**Exercise**
Report all lines below with the word "terminé".

***** Extracted data *****

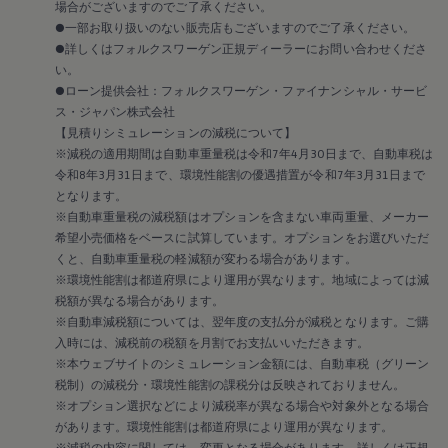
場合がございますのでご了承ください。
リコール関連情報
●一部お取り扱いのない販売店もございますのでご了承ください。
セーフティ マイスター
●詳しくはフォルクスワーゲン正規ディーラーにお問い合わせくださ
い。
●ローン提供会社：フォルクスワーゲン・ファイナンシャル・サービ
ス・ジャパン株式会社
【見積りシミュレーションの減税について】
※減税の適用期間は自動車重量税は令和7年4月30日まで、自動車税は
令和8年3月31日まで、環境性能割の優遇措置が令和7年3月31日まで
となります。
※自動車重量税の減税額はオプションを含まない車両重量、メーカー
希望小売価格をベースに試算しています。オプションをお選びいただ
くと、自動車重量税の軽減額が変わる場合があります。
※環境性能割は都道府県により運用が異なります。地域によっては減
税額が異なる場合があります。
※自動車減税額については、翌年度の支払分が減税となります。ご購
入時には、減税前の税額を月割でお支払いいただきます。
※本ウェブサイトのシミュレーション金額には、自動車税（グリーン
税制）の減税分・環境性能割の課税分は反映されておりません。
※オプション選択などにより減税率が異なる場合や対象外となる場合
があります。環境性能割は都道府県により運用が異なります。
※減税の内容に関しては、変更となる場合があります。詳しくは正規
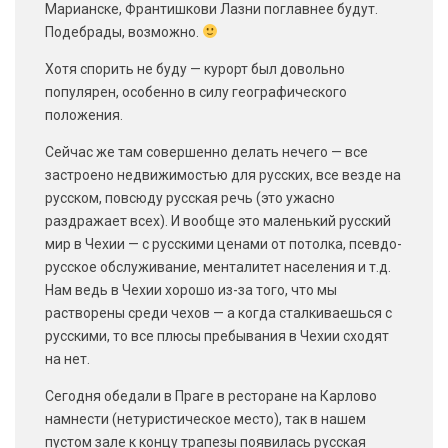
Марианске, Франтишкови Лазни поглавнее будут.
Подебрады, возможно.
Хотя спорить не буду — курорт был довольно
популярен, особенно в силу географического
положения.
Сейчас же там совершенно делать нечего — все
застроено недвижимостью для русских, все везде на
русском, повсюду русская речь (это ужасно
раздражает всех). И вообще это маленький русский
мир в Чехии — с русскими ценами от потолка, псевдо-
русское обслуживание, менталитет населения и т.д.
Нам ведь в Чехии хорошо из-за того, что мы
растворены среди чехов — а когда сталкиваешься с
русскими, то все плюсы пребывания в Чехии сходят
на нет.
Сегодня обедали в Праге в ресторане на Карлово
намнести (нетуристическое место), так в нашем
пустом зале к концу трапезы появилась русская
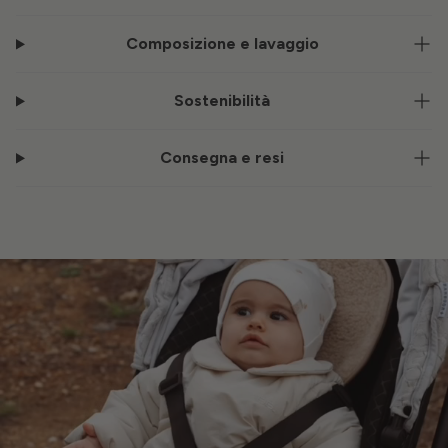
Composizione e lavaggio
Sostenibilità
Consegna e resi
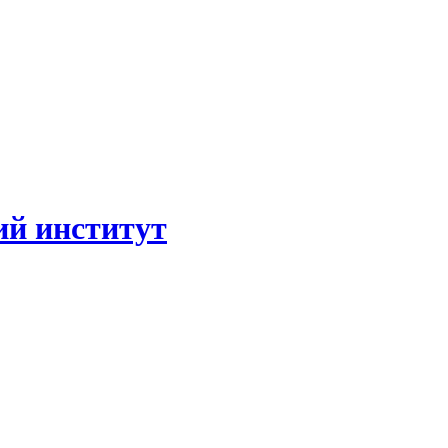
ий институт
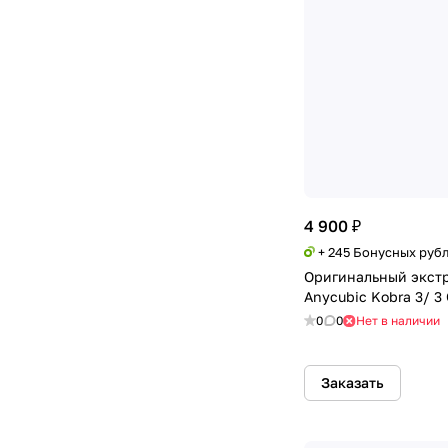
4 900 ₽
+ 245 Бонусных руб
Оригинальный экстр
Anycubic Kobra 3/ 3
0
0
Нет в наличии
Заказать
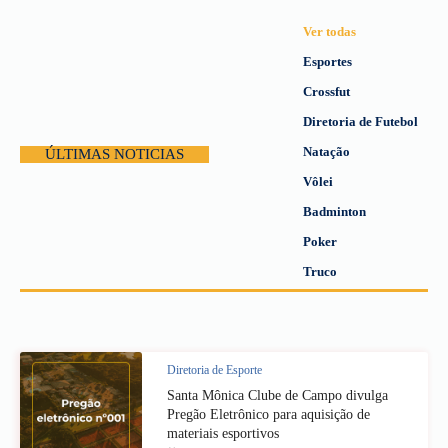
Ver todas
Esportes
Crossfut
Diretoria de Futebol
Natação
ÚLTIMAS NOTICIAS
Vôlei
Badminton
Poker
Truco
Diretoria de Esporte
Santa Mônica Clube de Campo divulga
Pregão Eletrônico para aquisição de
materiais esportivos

*****
***** Extracted data *****

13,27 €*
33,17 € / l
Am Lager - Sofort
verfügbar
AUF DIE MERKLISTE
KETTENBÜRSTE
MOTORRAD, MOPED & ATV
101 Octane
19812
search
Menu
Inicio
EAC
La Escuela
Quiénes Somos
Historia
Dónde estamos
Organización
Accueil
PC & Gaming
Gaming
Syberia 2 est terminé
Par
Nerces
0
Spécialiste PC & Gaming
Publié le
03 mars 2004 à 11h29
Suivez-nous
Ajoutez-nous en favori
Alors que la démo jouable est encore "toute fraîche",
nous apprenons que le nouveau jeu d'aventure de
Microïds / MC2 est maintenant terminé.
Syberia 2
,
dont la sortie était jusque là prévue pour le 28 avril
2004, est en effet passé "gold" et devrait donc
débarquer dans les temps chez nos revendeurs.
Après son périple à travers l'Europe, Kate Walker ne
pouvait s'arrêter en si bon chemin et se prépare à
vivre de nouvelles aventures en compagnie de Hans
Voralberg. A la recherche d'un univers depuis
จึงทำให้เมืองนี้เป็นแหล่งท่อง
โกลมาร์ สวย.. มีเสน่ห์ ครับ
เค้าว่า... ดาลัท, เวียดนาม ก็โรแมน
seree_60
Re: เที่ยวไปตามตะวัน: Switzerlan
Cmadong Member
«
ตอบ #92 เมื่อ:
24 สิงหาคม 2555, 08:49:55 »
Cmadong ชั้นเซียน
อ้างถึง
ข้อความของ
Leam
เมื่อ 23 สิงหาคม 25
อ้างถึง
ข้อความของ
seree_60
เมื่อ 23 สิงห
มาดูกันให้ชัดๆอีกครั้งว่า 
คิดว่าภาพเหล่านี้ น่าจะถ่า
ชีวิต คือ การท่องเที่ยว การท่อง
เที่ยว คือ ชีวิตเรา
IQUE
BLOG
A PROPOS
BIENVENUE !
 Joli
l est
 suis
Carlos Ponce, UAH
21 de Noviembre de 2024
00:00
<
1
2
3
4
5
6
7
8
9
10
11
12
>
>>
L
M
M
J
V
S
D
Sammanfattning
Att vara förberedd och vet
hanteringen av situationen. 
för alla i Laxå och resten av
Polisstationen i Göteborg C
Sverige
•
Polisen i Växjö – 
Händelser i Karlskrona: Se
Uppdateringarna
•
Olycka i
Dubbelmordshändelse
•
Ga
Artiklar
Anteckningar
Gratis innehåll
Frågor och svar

*****
***** Extracted data *****

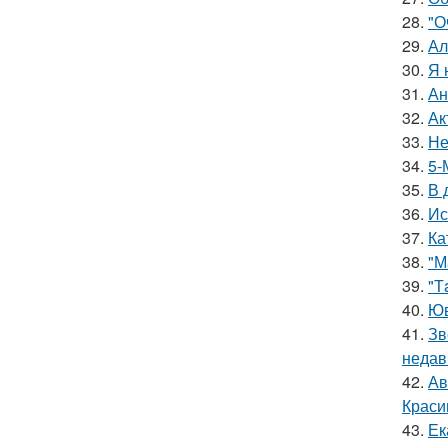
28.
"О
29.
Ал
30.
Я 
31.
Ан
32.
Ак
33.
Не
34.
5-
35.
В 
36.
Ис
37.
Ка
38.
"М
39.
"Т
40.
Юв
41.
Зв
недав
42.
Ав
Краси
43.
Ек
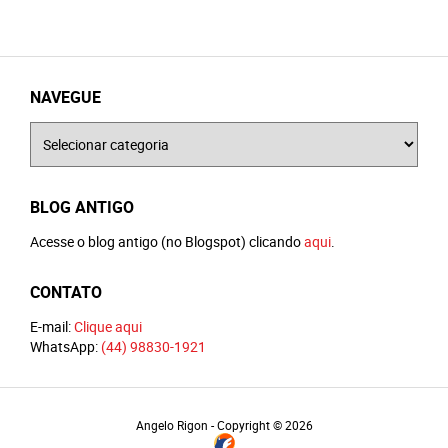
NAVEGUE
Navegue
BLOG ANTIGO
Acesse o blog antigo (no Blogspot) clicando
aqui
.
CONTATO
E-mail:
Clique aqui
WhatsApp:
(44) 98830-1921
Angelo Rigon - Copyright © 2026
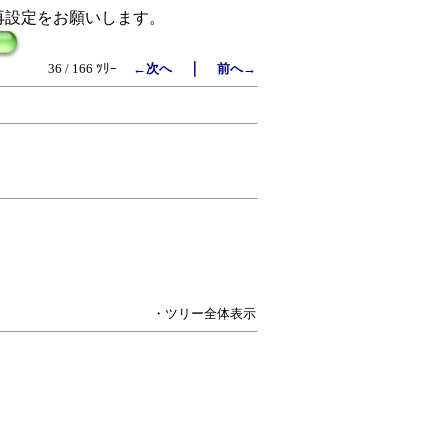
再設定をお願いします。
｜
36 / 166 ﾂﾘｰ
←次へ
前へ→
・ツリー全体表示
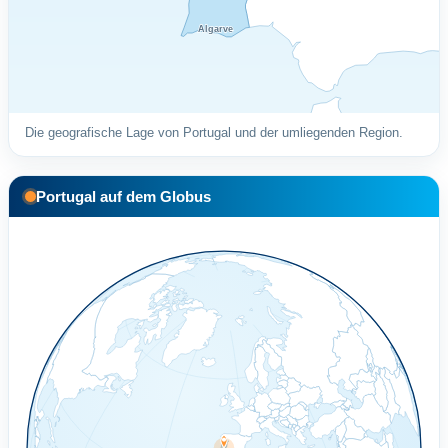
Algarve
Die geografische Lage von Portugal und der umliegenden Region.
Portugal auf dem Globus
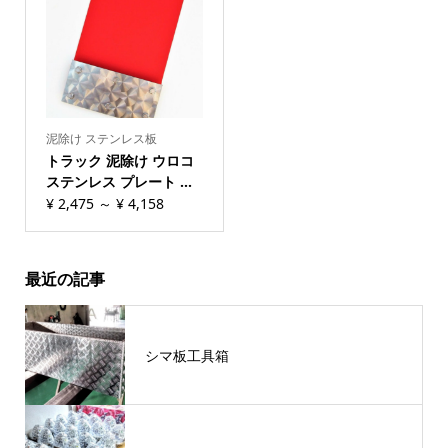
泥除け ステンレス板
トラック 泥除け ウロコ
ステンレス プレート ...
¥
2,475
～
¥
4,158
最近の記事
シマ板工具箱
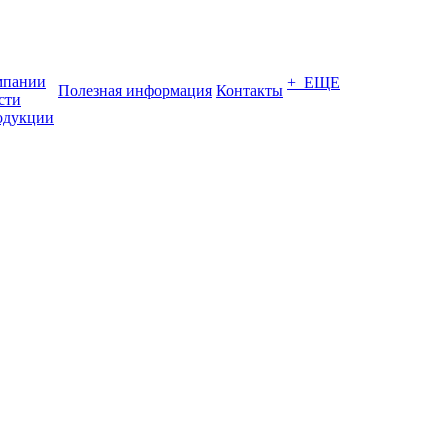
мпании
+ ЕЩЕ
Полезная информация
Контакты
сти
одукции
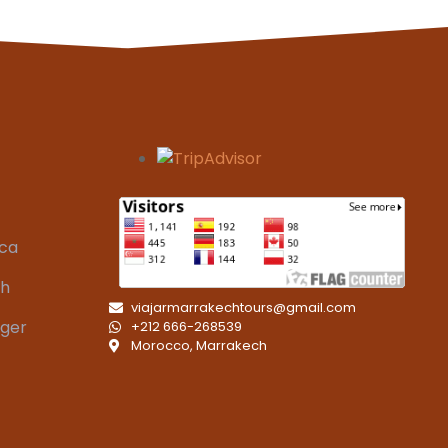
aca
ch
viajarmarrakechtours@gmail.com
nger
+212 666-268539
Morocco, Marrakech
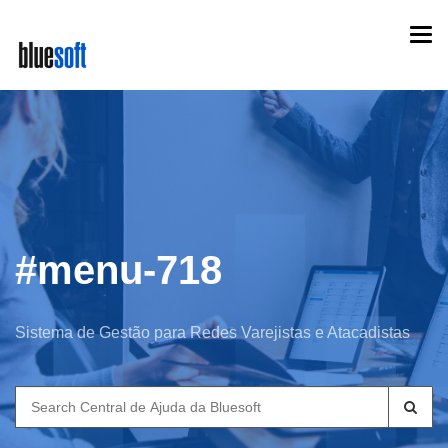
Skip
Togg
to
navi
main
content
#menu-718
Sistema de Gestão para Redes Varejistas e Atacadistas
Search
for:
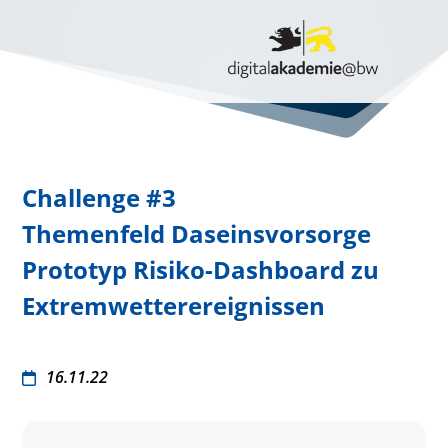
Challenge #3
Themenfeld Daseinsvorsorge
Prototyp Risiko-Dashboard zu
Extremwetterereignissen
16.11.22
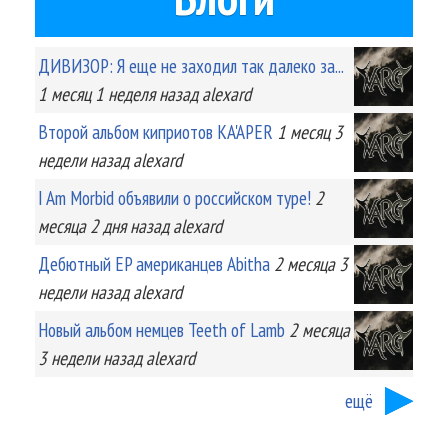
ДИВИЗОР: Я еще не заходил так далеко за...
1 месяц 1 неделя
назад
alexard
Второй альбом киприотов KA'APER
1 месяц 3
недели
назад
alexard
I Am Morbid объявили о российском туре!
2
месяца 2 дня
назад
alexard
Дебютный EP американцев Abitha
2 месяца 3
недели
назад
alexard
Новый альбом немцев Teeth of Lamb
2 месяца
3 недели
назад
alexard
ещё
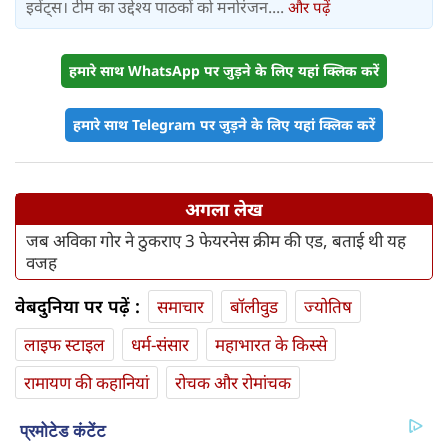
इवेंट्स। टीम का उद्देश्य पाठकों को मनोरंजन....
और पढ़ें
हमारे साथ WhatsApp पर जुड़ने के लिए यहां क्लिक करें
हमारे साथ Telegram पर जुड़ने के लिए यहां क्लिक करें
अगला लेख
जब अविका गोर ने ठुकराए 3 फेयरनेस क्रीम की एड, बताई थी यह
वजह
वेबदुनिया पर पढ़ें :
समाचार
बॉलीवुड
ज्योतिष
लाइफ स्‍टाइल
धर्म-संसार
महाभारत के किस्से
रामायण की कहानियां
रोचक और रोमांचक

*****

**Answer section**
Syberia 2 est terminé
Microïds / MC2 est maintenant terminé.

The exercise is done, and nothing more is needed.